Task directions — Carry on the mailing-list post about DNA barcoding of animal life, starting after its last sentence.
───── Page extract
Barcoding (animal) life

pierre deleporte pierre.deleporte at UNIV-RENNES1.FR
Tue Feb 4 12:31:54 CST 2003


A 02:09 04/02/2003 -0600, Andrew Mitchell wrote :

>Nobody is proposing a species description that reads: !! !! !   ! !...
>ACGGTAT... without at least a few good pictures of the beast (including
>genitalia or other important features where appropriate, perhaps?) and
>collection data, etc. (although that was indeed a witty comment someone
>made—sorry I can’t find the pipe character on my PC keyboard to do it
>justice). Clearly detailed morphological work by a trained expert is
>preferable, but how long must we wait? There’s no need to rehash the
>figures we’ve seen on this listserv on the numbers of undescribed taxa
>versus the number of taxonomists—we all know it’s a dire situation. And
>just how much time do we have to catalogue the earth’s biodiversity before
>it is gone? But there’s no arguing the point that DNA sequencing is faster
>than good morphological work. The “barcoding” solution can never and will
>never be the final solution but it sure as hell will give us a usable
>roadmap. The DNA sequences and resulting gene trees will form the backbone
>for exploration of uncharted territory. And THAT is the point. As I see it
>this is not a “molecules versus morphology” argument (if it is to you, then
>get over it already... that debate fizzled out in the last decade!).
>Barcoding will advance systematics, period.
──────────
───── Excerpted records
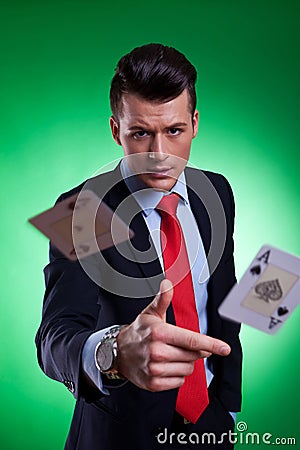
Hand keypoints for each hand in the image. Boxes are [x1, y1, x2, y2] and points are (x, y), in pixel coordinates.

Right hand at [116, 279, 230, 391]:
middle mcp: (157, 352)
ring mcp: (155, 369)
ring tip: (170, 355)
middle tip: (178, 344)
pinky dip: (177, 374)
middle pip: (193, 355)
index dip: (211, 344)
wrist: (118, 352)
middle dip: (193, 350)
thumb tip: (167, 283)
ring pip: (188, 369)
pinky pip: (179, 381)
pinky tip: (166, 366)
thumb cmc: (139, 331)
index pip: (191, 340)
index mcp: (160, 333)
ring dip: (185, 363)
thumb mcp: (151, 313)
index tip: (225, 349)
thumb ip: (163, 299)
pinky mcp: (154, 384)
──────────
Response below —
My point with the "IIII II III - ATGGTAT" joke was just to emphasize that 
molecular data cannot reasonably stand by themselves without loosing all 
practical utility, which point was repeatedly made in other posts. We must 
answer the question : "a sequence of what?" some intelligible way (the 
preserved specimen, or some specimens from likely the same population for 
tiny animals, and some morphological description). And on that basis, some 
elementary naming will likely come together (an insect, an orthoptera, a 
possible acridid...).

The point at stake, in my view, is: "fast publication on a rough 
description basis". Barcoding can make sense as some convenient retrieval 
system before a classic binominal is given to the critter in question. Or 
even as an extra, permanent retrieval system lasting even when the species 
will be named. But in my view fast publication and barcode have no specific 
relation to DNA sequencing. A rough morphological description can play the 
trick as well. I fear that a limited series of molecular data will 
generally do no more no less than a limited series of morphological ones 
for, e.g., phylogenetic inference. Thus, fast publication on a limited 
morphological basis is just a little worse than the same plus some rough 
molecular data.

As for rapidity: one sequence from one biopsy can be extracted, amplified, 
read and posted  very fast indeed. And then another one. Till the moment 
when you run out of funding.
In the real life, there's likely some precious time spend by the 
morphologist to tediously ascertain homologies while some precious time is 
waisted by the molecularist waiting for the next grant.

Now, I have little objection to considering some molecular data as a useful 
extra layer (not the first layer) of description of deposited specimens, 
and fast/rough publication (or posting) as a possibly useful emergency 
strategy. Would make sense if these rough data could be of some use. I 
guess they could at least help avoiding redundant investigations on already 
"discovered" taxa, if nothing else. Or pointing rapidly to rare and 
endangered species. The very roughness of the descriptions (and inferred 
phylogenies) would thus make them possibly misleading, but better than 
nothing (?).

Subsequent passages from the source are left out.